The workshop was entitled “Open Access Publishing and Developing Open Access Policies”; was convened to explore the aspects of OA publishing, OA policy development and its implications for the universities.

The four (4) day workshop was held at Olive Garden, Bugolobi-Kampala; with each institution nominating two (2) Librarians responsible for their institution’s repository project and one Head of research or equivalent or journal editor or researcher with a publishing background.

The workshop was structured into two parts; with OA Publishing being held for one day-18th of October, 2016; whilst the second part of the workshop, involving a continuation of two librarians; was held from the 19th to the 21st of October, 2016.

The lead facilitator for the workshop was the Open Access-Programme Manager and was supported by 3 participant facilitators.  The Directory of Open Access Journals’ (DOAJ) Ambassador for East Africa also made a presentation during day one.

The overall objective of the workshop was to; “increase local digital content in Uganda.”

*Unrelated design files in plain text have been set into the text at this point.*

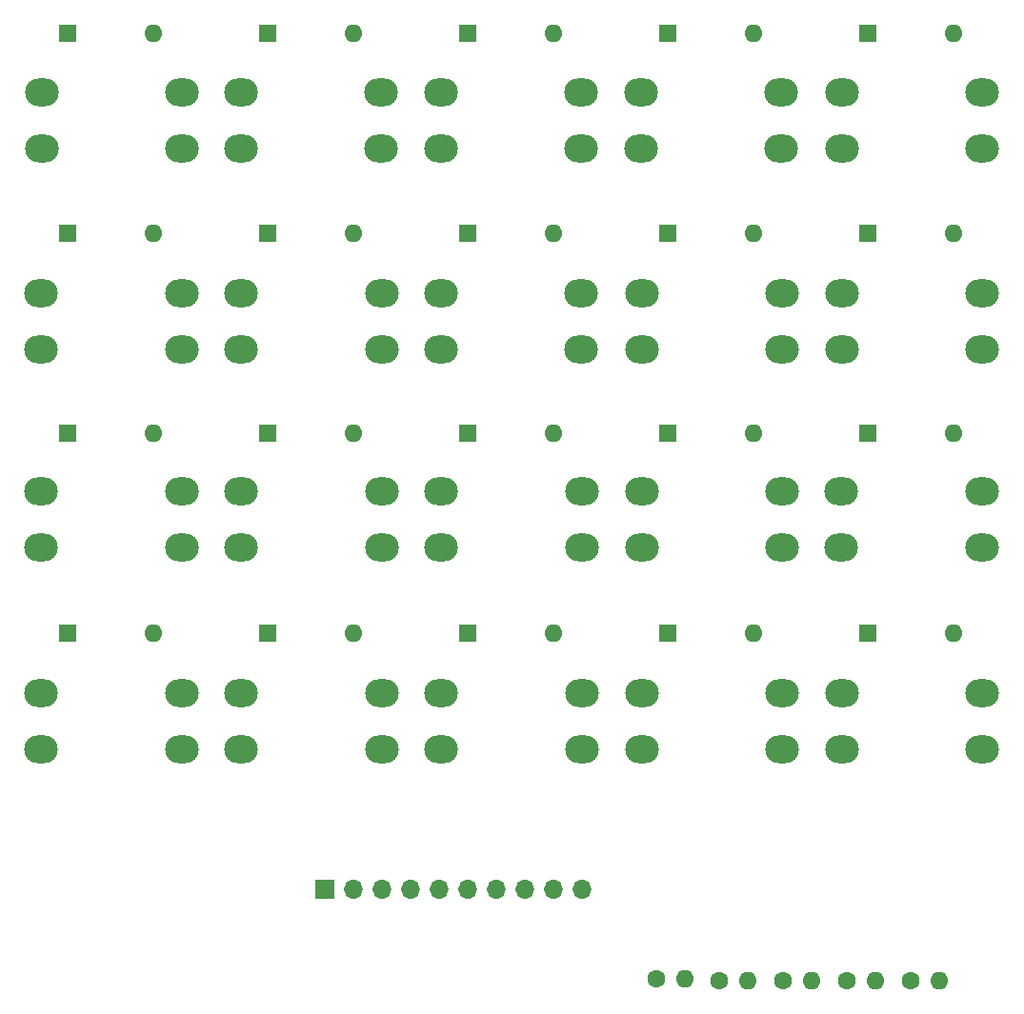
<source format=gbs>
G04 #@! TF.GenerationSoftware,KiCad,Pcbnew,7.0.6*
G04 #@! TF.CreationDate,2024-12-08T10:07:36-05:00*
G04 #@! TF.ProjectId,Keypad,4b657970-6164-42e6-9b69-6361645f7063,rev?*
G04 #@! TF.SameCoordinates,Original*
G04 #@! TF.FileFunction,Soldermask,Bot*
G04 #@! TF.FilePolarity,Negative*
%FSLAX46Y46*%
G04 Gerber Fmt 4.6, Leading zero omitted, Abs format (unit mm)*
G04 Created by KiCad (PCBNEW 7.0.6) date 2024-12-08 10:07:36*
%MOMM*%
%LPD*%
G01*
G04 APERTURE LIST*
%ADD10C,1.600000*%
%ADD11O,1.600000X1.600000*%
%ADD12O,3.000000X2.500000*%
%ADD13R,1.600000X1.600000*%
%ADD14R,1.700000X1.700000*%
%ADD15O,1.700000X1.700000*%
G04 APERTURE END LIST*
D10*
X204125000Y-111975000D03*
D11*
X206665000Y-111975000D03*
D12*
X204055000Y-55880000D03*
X191555000Y-55880000D03*
X204055000Y-50880000D03*
X191555000Y-50880000D03*
X186195000Y-55880000D03*
X173695000Y-55880000D03*
X186195000Y-50880000D03*
X173695000Y-50880000D03*
D13*
X140555000Y-27740000D03*
D11*
X148175000Y-27740000D03*
D13*
X158335000Y-45520000D03*
D11*
X165955000Y-45520000D03*
D12*
X186235000Y-91440000D03*
X173735000Y-91440000D03*
X186235000Y-86440000D03*
X173735000Y-86440000D03*
D13*
X211675000Y-27740000D03*
D11*
X219295000Y-27740000D03*
D12*
X221835000Y-91440000D03*
X209335000Y-91440000D03*
X221835000Y-86440000D03*
X209335000Y-86440000D03*
X168455000Y-91440000D03*
X155955000Y-91440000D03*
X168455000Y-86440000D03*
X155955000Y-86440000D03*
D13*
X193895000Y-81080000D03*
D11*
X201515000Y-81080000D03*
D12*
X186235000Y-73460000D03*
X173735000Y-73460000D03*
X186235000Y-68460000D03*
X173735000Y-68460000D03*
X221835000Y-55880000D03*
X209335000Y-55880000D03*
X221835000Y-50880000D03*
X209335000Y-50880000D03*
D10*
X215425000Y-112000000D03*
D11*
X217965000Y-112000000D03*
D10*
X198450000Y-111975000D03*
D11*
X200990000Y-111975000D03*
D13*
X176115000Y-81080000D03*
D11*
X183735000Y-81080000D03*
D13*
X211675000Y-81080000D03*
D11*
X219295000Y-81080000D03*
D13*
X193895000Y-27740000D03*
D11*
X201515000Y-27740000D03*
D12*
X186195000Y-37960000D03*
X173695000Y-37960000D03*
X186195000Y-32960000D03*
X173695000Y-32960000D03*
D13*
X211675000Y-45520000D03*
D11*
X219295000Y-45520000D03*
D13*
X140555000Y-45520000D03*
D11*
X148175000Y-45520000D03*
D12*
X150715000Y-37960000D03*
X138215000Y-37960000D03*
X150715000Y-32960000D03*
X138215000Y-32960000D03*
X203975000Y-37960000D03*
X191475000Y-37960000D03*
X203975000Y-32960000D03*
X191475000Y-32960000D03*
X168415000Y-37960000D03*
X155915000Y-37960000D03*
X168415000Y-32960000D03*
X155915000Y-32960000D03*
D10*
X192850000Y-111850000D03*
D11*
X195390000Y-111850000D03*
D12*
X150675000Y-73460000D03*
X138175000Y-73460000D03*
X150675000Y-68460000D03*
X138175000Y-68460000D03*
D13*
X176115000Y-27740000D03*
D11*
X183735000Y-27740000D03*
D13*
X158335000Y-27740000D03*
D11*
X165955000Y-27740000D03*
D12*
X168455000Y-73460000D03*
X155955000Y-73460000D03*
X168455000Y-68460000D03*
X155955000Y-68460000D03*
D13*
X211675000Y-63300000D03*
D11*
X219295000Y-63300000D03*
D13*
X176115000Y-63300000D03*
D11*
X183735000Y-63300000D03*
D14*
X163380000Y-103875000D03*
D15*
X165920000Y-103875000D03*
X168460000Y-103875000D03*
X171000000Y-103875000D03*
X173540000Y-103875000D03*
X176080000Y-103875000D03*
X178620000Y-103875000D03*
X181160000Y-103875000D03*
X183700000Y-103875000D03*
X186240000Y-103875000D03*
D13*
X158335000Y-63300000D03*
D11*
X165955000Y-63300000D03*
D13*
X140555000Y-63300000D03*
D11*
X148175000Y-63300000D03*
D13*
X176115000Y-45520000D03*
D11*
X183735000Y-45520000D03*
D12*
X204055000Y-91440000D03*
X191555000Y-91440000D03*
X204055000Y-86440000D03*
X191555000Y-86440000D03*
X168455000Y-55880000D03*
X155955000Y-55880000D03*
X168455000Y-50880000D03*
X155955000Y-50880000D03*
D13*
X193895000Y-63300000D03*
D11*
X201515000Y-63300000D03*
D13*
X140555000Y-81080000D03*
D11*
X148175000Y-81080000D03*
D10*
X209750000Y-111975000D03*
D11*
X212290000Y-111975000D03*
D12*
X150675000Y-91440000D03*
X138175000Y-91440000D03*
X150675000Y-86440000D03*
X138175000Y-86440000D03*
D13*
X158335000Y-81080000D03*
D11*
X165955000Y-81080000D03*
D13*
X193895000Y-45520000D03*
D11*
X201515000Y-45520000D03*
D12*
X221795000Y-73460000D03*
X209295000Y-73460000D03*
X221795000Y-68460000D03*
X209295000Y-68460000D03*
X221835000Y-37960000D03*
X209335000Y-37960000D03*
X221835000Y-32960000D03*
X209335000Y-32960000D03*
X204055000Y-73460000D03*
X191555000Y-73460000D03*
X204055000Y-68460000D03*
X191555000Y-68460000D03*
X150675000Y-55880000D03*
X138175000Y-55880000D03*
X150675000Y-50880000D03*
X138175000Y-50880000D03*
M02*

</source>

As the outcomes for the workshop, participants were expected to have:

v  Developed understanding of Open Access and its implications

v  Developed a draft Open Access and Repository Policy

v  Created Open Access/ repository task forces and action plans for the task forces

The Workshop Training Process and Methods involved: Daily Registration, Presentations, questions and answer-sessions with responses to questions coming from both the facilitators and participants. Other processes involved open discussions and brainstorming, hands-on practice to access online resources e.g. Sherpa Romeo. Group activities were used in developing the OA and IR policies and Librarians also discussed implications of rolling out their policies.

Wrap-ups for each day’s training-using exit questions were done. Recaps were also held each morning to review content covered during previous day.

An end of workshop evaluation was employed to elicit feedback from participants on various aspects and sessions of the workshop-to learn on how best to improve similar workshops in future.